### [TASK STATEMENT]
Can you reproduce every one of the rows below word for word, omitting the pictures?

### [DATA]

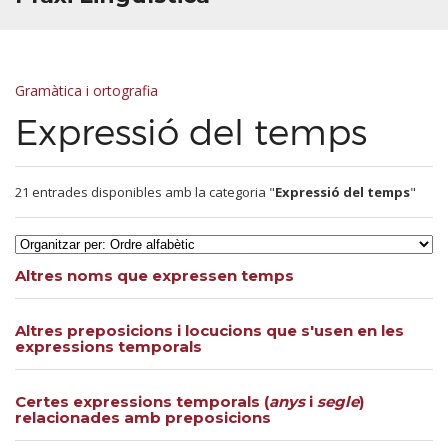
Gramàtica i ortografia
Expressió del temps
21 entrades disponibles amb la categoria "
Expressió del temps
"
Altres noms que expressen temps
Altres preposicions i locucions que s'usen en les
expressions temporals
Certes expressions temporals (
anys
i
segle
)
relacionades amb preposicions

### [TASK SOLUTION]
Gramàtica i ortografia
Expressió del temps
21 entrades disponibles amb la categoria "
Expressió del temps
"
Altres noms que expressen temps
Altres preposicions i locucions que s'usen en les
expressions temporals
Certes expressions temporals (
anys
i
segle
)
relacionades amb preposicions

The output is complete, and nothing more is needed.